Last weekend, the Senate passed and sent to President Obama the Consolidated Appropriations Act that provides $447 billion in Fiscal Year 2010 appropriations for nine cabinet departments and a wide array of independent federal agencies. Deep inside the bill’s conference managers’ statement is a series of instructions to the Economic Development Administration (EDA) to build a regional innovation clusters program. With that action, amid the billions authorized for far more massive programs, a small item with significant potential passed into law and metropolitan leaders of all stripes should be delighted.
As we’ve blogged several times, the clusters program represents a new approach to economic policy, one that aims to harness the creative, competitive energies of industry at the ground level.
While Congress provides nowhere near the $50 million requested by the president, it clearly sees a growing, productive federal role in clusters development and lays the groundwork for this effort.
The funding haircut reflects political priorities rather than a disagreement on substance. Congress didn’t give the requested clusters program funding because the president wanted to pay for it and a companion $50 million small business incubators proposal by slashing by two-thirds the politically popular EDA public works program. So Congress moved the $100 million back to the public works account, leaving just a few million dollars available for clusters grants.

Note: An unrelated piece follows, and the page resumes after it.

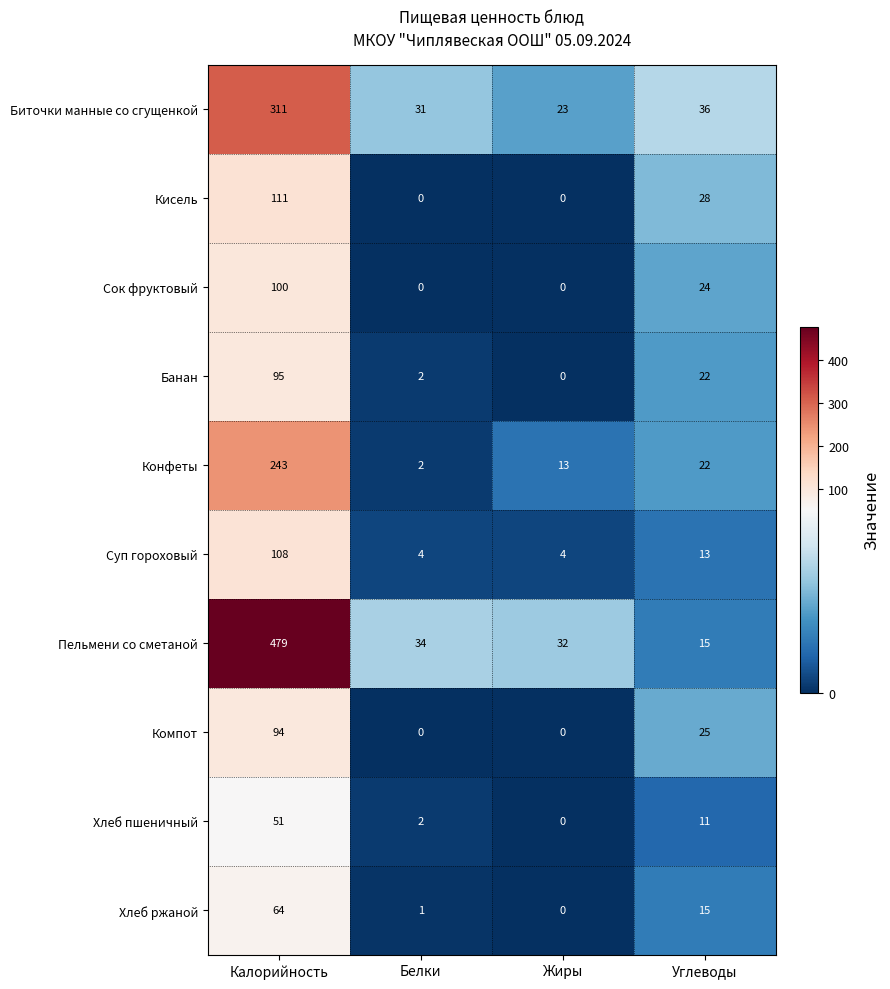

What is the difference between the Компот values at Калорийность and Белки?

94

However—as bad as a cut from $50 million to, say, $4 million might seem, the conference managers’ report provides good news on several fronts:
· While funding is limited, the conferees are clear that they want EDA to make cluster grants now. These are to be mostly planning grants that “identify local clusters for development.” Planning grants are small, so a mere $2.5 million could fund 50 $50,000 planning grants. Fifty grantees laying the groundwork for future clusters development efforts would provide the foundation and the rationale for the larger clusters grant funding in the future. Emphasizing their interest in immediate action, the conferees tell EDA to provide quarterly progress reports on funding cluster awards and to create performance measures for future evaluation
· For next fiscal year, the conferees instruct EDA to increase proposed funding for regional innovation clusters but without (doing the politically dumb thing of) taking money out of the public works account. In other words, the conferees are saying they’re all for clusters if the president doesn’t rob a popular Peter to pay a promising but unknown Paul
· The conferees gave the EDA research account enough money to start up the clusters research and information center proposed by the president. This is a big deal—building a picture of the geography of clusters and cluster organizations is a high impact, low cost means to catalyze cluster development through good information
· Finally, the conferees recognize that a number of federal agencies provide cluster support and direct EDA to develop a means for interagency coordination and report back to Congress in 90 days. In other words, the conferees want to institutionalize and rationalize federal clusters activity.
So the nation now has on the books a progressive, catalytic, and sensible, albeit small, federal program that will begin the work of supporting bottom-up regional innovation. Not far off from the outline we proposed on the subject nearly two years ago. EDA’s tiny new program strikes us as a big deal.